My three different serves

The talk is that my serve is pretty tough to read. Why? It goes back to the drill my childhood coach, Pete Fischer, thought up. In the middle of my motion, where my toss is right at the top, he'd tell me what type of serve to hit: flat, slice or kick. I'd need to have the same ball toss for every serve to try to pull it off.

While I've never heard of another teacher using Pete's drill, it is a good one, but it's difficult, especially when you start. We did it many, many times for many, many years. Today, I'm not conscious of the stroking technique I use to hit the different serves. I don't know exactly what I do, so I'm not the strongest at describing what you see here; I just do it, I guess.

My flat and slice serves are always first serves. The kicker is a second serve. My toss on the kick is a little bit more left. (I don't alter the toss for the flat and slice.) The kicker's higher arc over the net gives you more safety. While you usually think of hitting the kicker to the backhand, you can hit it to the forehand, depending on the situation.
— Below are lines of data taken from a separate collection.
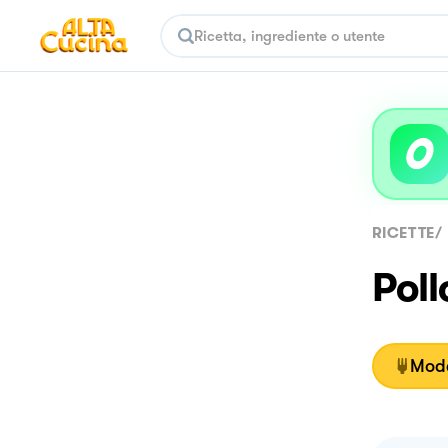
RICETTE
/
Poll
Moda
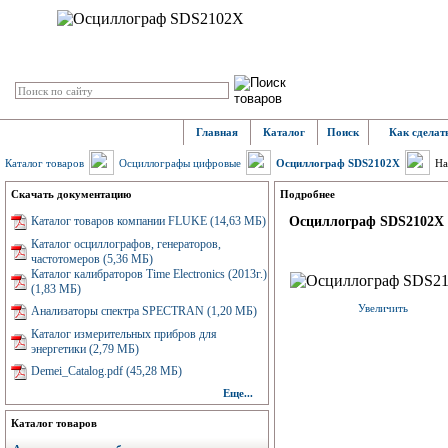
Главная
Каталог
Поиск
Как сделать
Каталог товаров
Осциллографы цифровые
Осциллограф SDS2102X
На
Скачать документацию
Подробнее
Каталог товаров компании FLUKE (14,63 МБ)
Осциллограф SDS2102X
Каталог осциллографов, генераторов,
частотомеров (5,36 МБ)
Каталог калибраторов Time Electronics (2013г.)
(1,83 МБ)
Увеличить
Анализаторы спектра SPECTRAN (1,20 МБ)
Каталог измерительных прибров для
энергетики (2,79 МБ)
Demei_Catalog.pdf (45,28 МБ)
Еще...
Каталог товаров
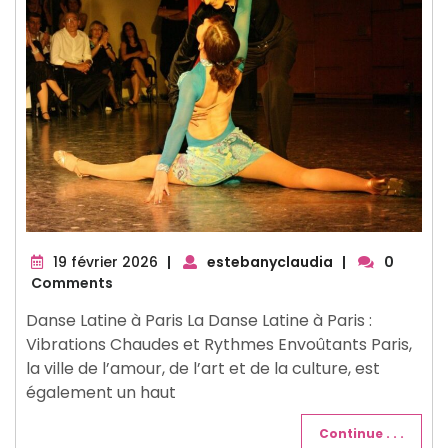
19
19 février 2026
|
estebanyclaudia
|
0
février
Comments
2026
Danse Latine à Paris La Danse Latine à Paris :
Vibrations Chaudes et Rythmes Envoûtants Paris,
la ville de l’amour, de l’art et de la culture, est
également un haut
Continue . . .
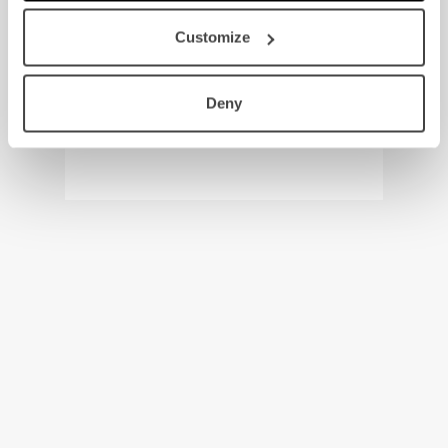
Customize
Deny
Adapter HDMI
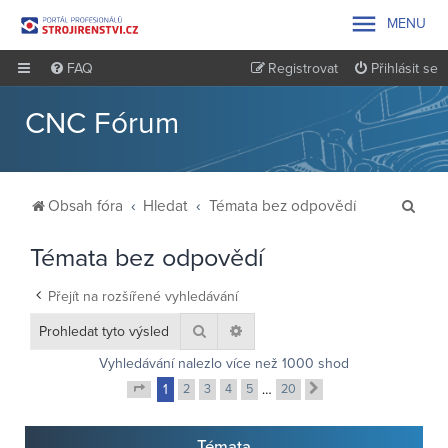

MENU
FAQ
Registrovat
Přihlásit se
CNC Fórum
H
Obsah fóra
Hledat
Témata bez odpovědí
l
Témata bez odpovědí
e
d
Přejít na rozšířené vyhledávání
a
Hledat
Pokročilé hledání
t
Vyhledávání nalezlo více než 1000 shod
1
2
3
4
5
…
20
Další
Stránka
1
z
20
Témata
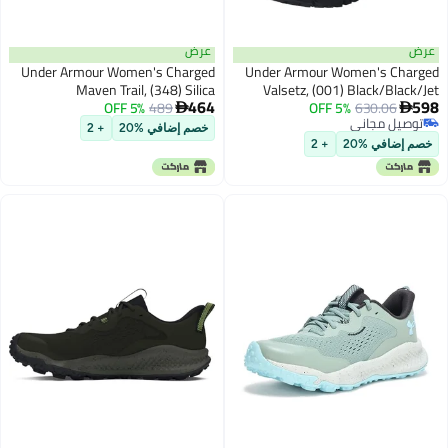
عرض
عرض
Under Armour Women's Charged
Under Armour Women's Charged
Maven Trail, (348) Silica
Valsetz, (001) Black/Black/Jet
464
598
Green/Hydro Green/Stream, 7.5,
5% OFF
489
5% OFF
630.06
Gray, 11, US


توصيل مجاني
US
خصم إضافي %20
+ 2
توصيل مجاني
خصم إضافي %20
+ 2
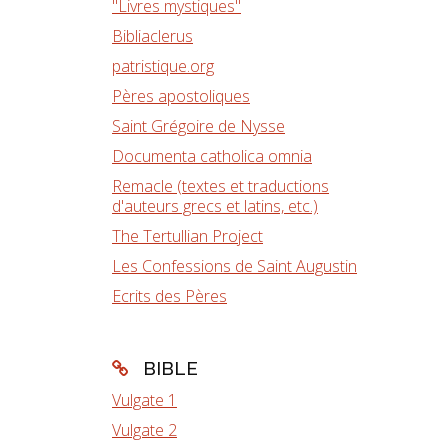
"Livres mystiques"
Bibliaclerus
patristique.org
Pères apostoliques
Saint Grégoire de Nysse
Documenta catholica omnia
Remacle (textes et traductions
d'auteurs grecs et latins, etc.)
The Tertullian Project
Les Confessions de Saint Augustin
Ecrits des Pères
BIBLE
Vulgate 1
Vulgate 2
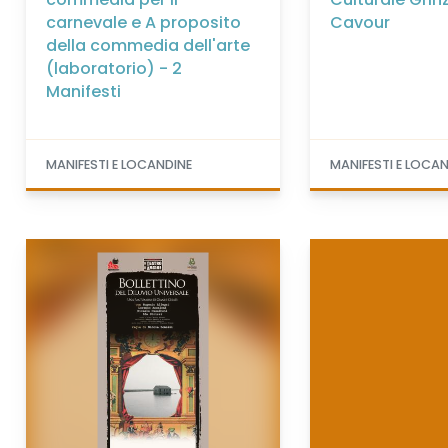
carnevale e A proposito
Cavour
della commedia dell'arte
(laboratorio) - 2
Manifesti
MANIFESTI E LOCANDINE
MANIFESTI E LOCA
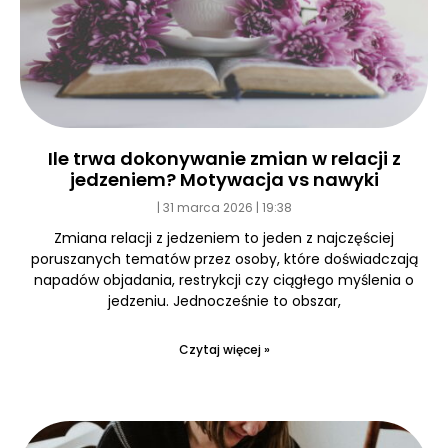
Ile trwa dokonywanie zmian w relacji z
jedzeniem? Motywacja vs nawyki
31 marca 2026
19:38
Zmiana relacji z jedzeniem to jeden z najczęściej
poruszanych tematów przez osoby, które doświadczają
napadów objadania, restrykcji czy ciągłego myślenia o
jedzeniu. Jednocześnie to obszar,
Czytaj więcej »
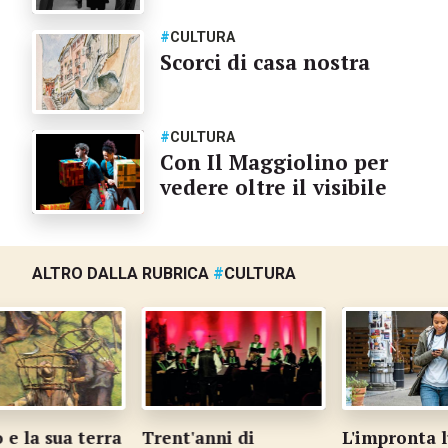
#
CULTURA
Scorci di casa nostra
#
CULTURA
Con Il Maggiolino per
vedere oltre il visibile
ALTRO DALLA RUBRICA
#
CULTURA
e la sua terra
Trent'anni di
L'impronta l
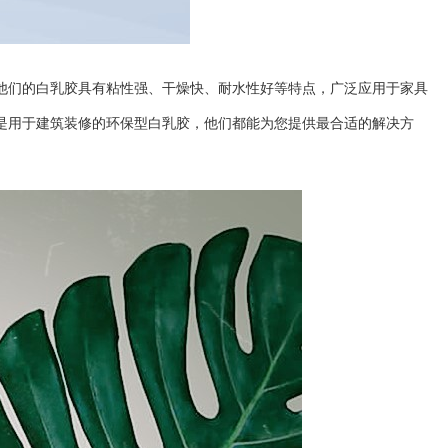
他们的白乳胶具有粘性强、干燥快、耐水性好等特点，广泛应用于家具
是用于建筑装修的环保型白乳胶，他们都能为您提供最合适的解决方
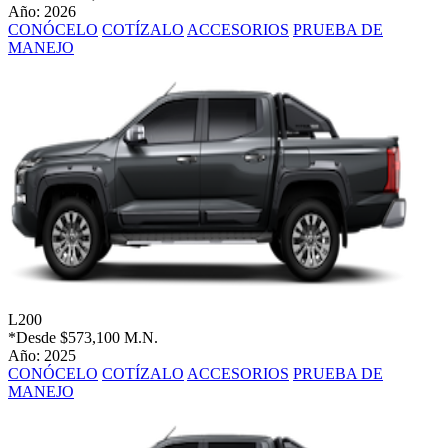
Año: 2026
CONÓCELO
COTÍZALO
ACCESORIOS
PRUEBA DE
MANEJO
L200
*Desde
$573,100 M.N.
Año: 2025
CONÓCELO
COTÍZALO
ACCESORIOS
PRUEBA DE
MANEJO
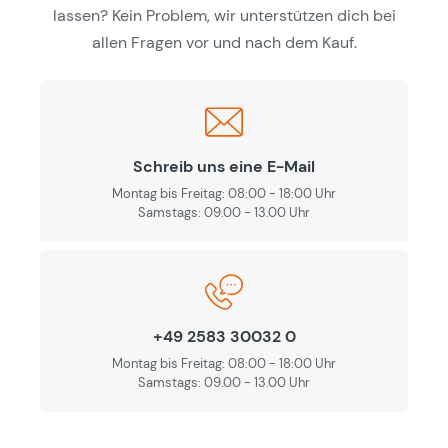
lassen? Kein Problem, wir unterstützen dich bei
allen Fragen vor und nach dem Kauf.
Schreib uns eine E-Mail
Montag bis Freitag: 08:00 - 18:00 Uhr
Samstags: 09.00 - 13.00 Uhr
+49 2583 30032 0
Montag bis Freitag: 08:00 - 18:00 Uhr
Samstags: 09.00 - 13.00 Uhr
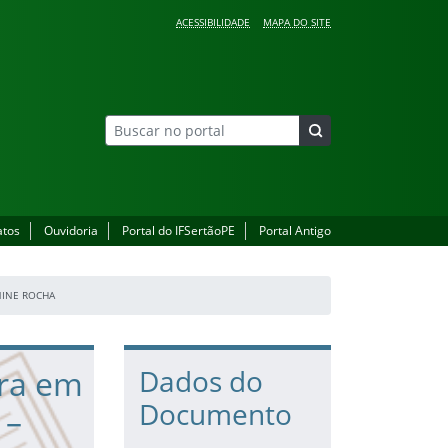
ACESSIBILIDADE
MAPA DO SITE
atos
Ouvidoria
Portal do IFSertãoPE
Portal Antigo
NINE ROCHA
ora em
Dados do
Documento
 –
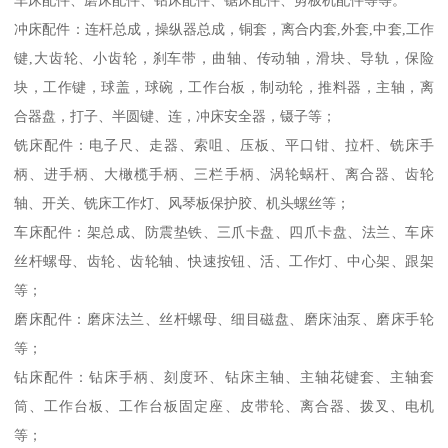
冲床配件：连杆总成，操纵器总成，铜套，离合内套,外套,中套,工作
键,大齿轮、小齿轮，刹车带，曲轴、传动轴，滑块、导轨，保险
块，工作键，球盖，球碗，工作台板，制动轮，推料器，主轴，离
合器盘，打子、半圆键、连，冲床安全器，镊子等；
铣床配件：电子尺、走器、索咀、压板、平口钳、拉杆、铣床手
柄、进手柄、大橄榄手柄、三栏手柄、涡轮蜗杆、离合器、齿轮
轴、开关、铣床工作灯、风琴板保护胶、机头螺丝等；
车床配件：架总成、防震垫铁、三爪卡盘、四爪卡盘、法兰、车床
丝杆螺母、齿轮、齿轮轴、快速按钮、活、工作灯、中心架、跟架
等；
磨床配件：磨床法兰、丝杆螺母、细目磁盘、磨床油泵、磨床手轮
等；
钻床配件：钻床手柄、刻度环、钻床主轴、主轴花键套、主轴套
筒、工作台板、工作台板固定座、皮带轮、离合器、拨叉、电机
等；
For example, the second-serve ace I hit against Alex Corretja in the fifth-set tie-break of our U.S. Open quarterfinal last year was a kicker wide to his forehand, not a slice. The tosses for my three types of serves may not be 100 percent the same, but they are close enough to make it hard for the returner to read what's coming. Just ask Corretja.
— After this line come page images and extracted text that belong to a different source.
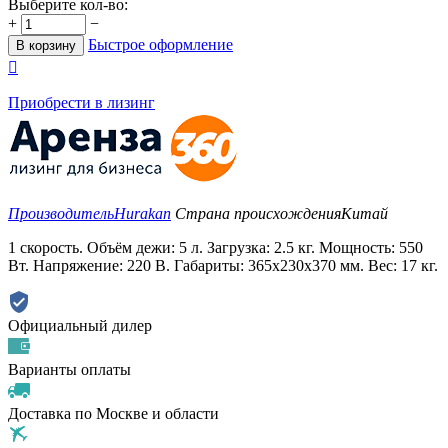
Выберите кол-во:
+
−
Быстрое оформление
В корзину

Приобрести в лизинг
Производитель
Hurakan
Страна происхождения
Китай
1 скорость. Объём дежи: 5 л. Загрузка: 2.5 кг. Мощность: 550
Вт. Напряжение: 220 В. Габариты: 365x230x370 мм. Вес: 17 кг.
Официальный дилер
Варианты оплаты
Доставка по Москве и области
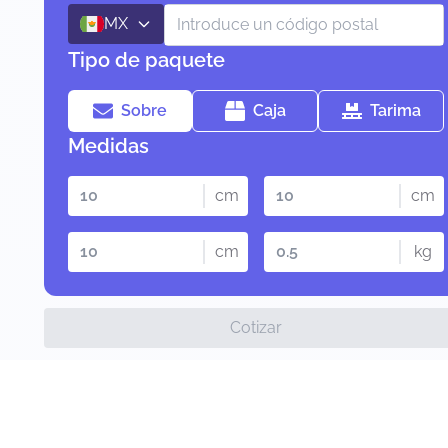
MX
Tipo de paquete
Sobre
Caja
Tarima
Medidas
cm
cm
cm
kg
Cotizar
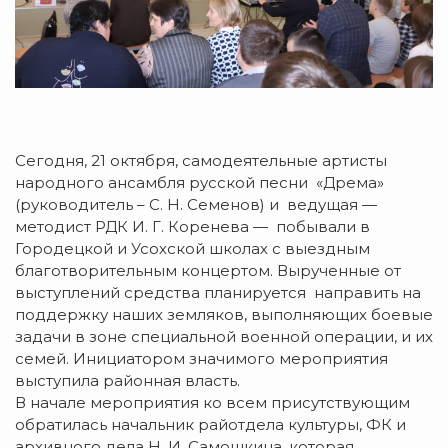
Сегодня, 21 октября, самодеятельные артисты
народного ансамбля русской песни «Дрема»
(руководитель – С. Н. Семенов) и ведущая —
методист РДК И. Г. Коренева — побывали в
Городецкой и Усохской школах с выездным
благотворительным концертом. Вырученные от
выступлений средства планируется направить на
поддержку наших земляков, выполняющих боевые
задачи в зоне специальной военной операции, и их
семей. Инициатором значимого мероприятия
выступила районная власть.
В начале мероприятия ко всем присутствующим
обратилась начальник райотдела культуры, ФК и
архивного дела Н. И. Самошкина, которая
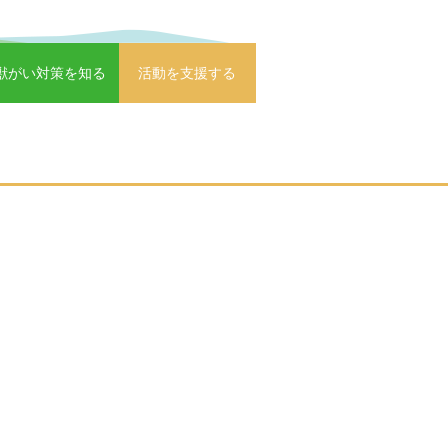
獣がい対策を知る
活動を支援する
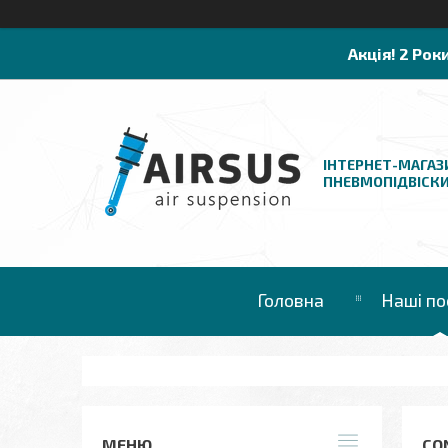
Акція! 2 Рок
ІНТЕРНЕТ-МАГАЗ
ПНЕВМОПІДВІСК
Головна
Наші по
CO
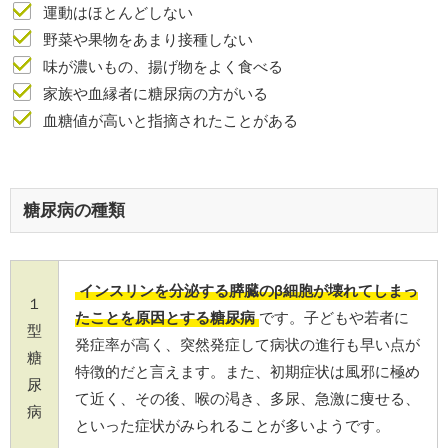
運動はほとんどしない
野菜や果物をあまり接種しない
味が濃いもの、揚げ物をよく食べる
家族や血縁者に糖尿病の方がいる
血糖値が高いと指摘されたことがある
糖尿病の種類
インスリンを分泌する膵臓のβ細胞が壊れてしまっ
１
たことを原因とする糖尿病
です。子どもや若者に
型
発症率が高く、突然発症して病状の進行も早い点が
糖
特徴的だと言えます。また、初期症状は風邪に極め
尿
て近く、その後、喉の渇き、多尿、急激に痩せる、
病
といった症状がみられることが多いようです。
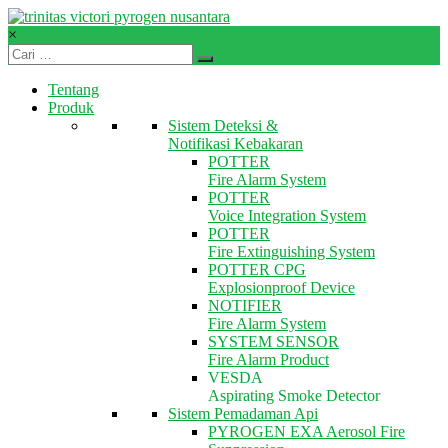
Skip
to
×
content
TVPN.ID
Tentang
Produk
Produk
–
Sistem Deteksi &
Layanan
Notifikasi Kebakaran
–
POTTER
Solusi
Fire Alarm System
Total
POTTER
Proteksi
Voice Integration System
Kebakaran
POTTER
Fire Extinguishing System
POTTER CPG
Explosionproof Device
NOTIFIER
Fire Alarm System
SYSTEM SENSOR
Fire Alarm Product
VESDA
Aspirating Smoke Detector
Sistem Pemadaman Api
PYROGEN EXA Aerosol Fire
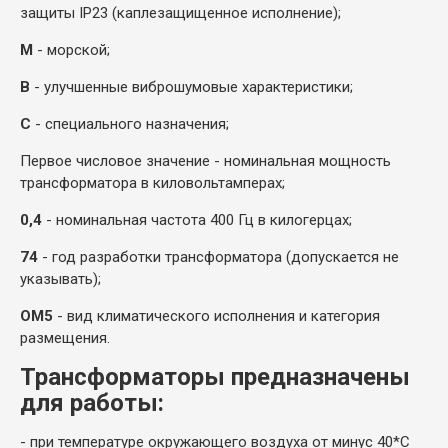
защиты
IP
23 (каплезащищенное исполнение);
М
- морской;
В
- улучшенные виброшумовые характеристики;
С
- специального назначения;
Первое числовое значение - номинальная мощность
трансформатора в киловольтамперах;
0,4
- номинальная частота 400 Гц в килогерцах;
74
- год разработки трансформатора (допускается не
указывать);
ОМ5
- вид климатического исполнения и категория
размещения.
Трансформаторы предназначены
для работы:
- при температуре окружающего воздуха от минус 40*С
The slice serve (above) and the flat serve (below) look basically the same until contact. I'm hitting the outside of the ball on the slice. I'm hitting flat behind it on the flat serve.

Keep your arms loose

A loose arm, I think, is a key to a big serve, and, thankfully, I have a very loose arm. With help, I can bring my elbows together so they touch behind my back, as a friend is assisting me to do in this photo.
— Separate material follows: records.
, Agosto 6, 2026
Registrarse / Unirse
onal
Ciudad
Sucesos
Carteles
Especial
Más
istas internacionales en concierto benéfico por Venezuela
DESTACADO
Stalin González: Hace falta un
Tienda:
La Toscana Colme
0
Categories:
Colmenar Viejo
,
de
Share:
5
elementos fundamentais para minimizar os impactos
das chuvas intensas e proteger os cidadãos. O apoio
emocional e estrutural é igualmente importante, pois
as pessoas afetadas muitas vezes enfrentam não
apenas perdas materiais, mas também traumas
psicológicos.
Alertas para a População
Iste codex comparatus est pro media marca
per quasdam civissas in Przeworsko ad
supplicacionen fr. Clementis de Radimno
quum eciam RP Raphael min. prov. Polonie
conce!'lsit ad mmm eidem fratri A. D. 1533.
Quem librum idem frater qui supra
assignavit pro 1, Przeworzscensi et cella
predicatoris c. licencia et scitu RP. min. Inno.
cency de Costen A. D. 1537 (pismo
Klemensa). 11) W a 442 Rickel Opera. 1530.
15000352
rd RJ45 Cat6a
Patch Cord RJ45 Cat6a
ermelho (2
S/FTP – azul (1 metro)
The elbow touch is one of the full range of shoulder, arm and wrist stretches I will go through with my trainer before and after every practice. I'll loosen my arm up by moving it in circles. I'll stretch it across my chest. I'll flex my wrist and hand up, sideways and down. I do all of these stretches slowly and gradually until my serving muscles are fully warmed up.

While it is unlikely that you can touch your elbows behind you -- and you could even injure yourself if you try --
I recommend that you do a set of exercises that put your arm joints and muscles through their full range of motion before and after you play, perhaps with a partner. The increase in flexibility will be a big help to your serve.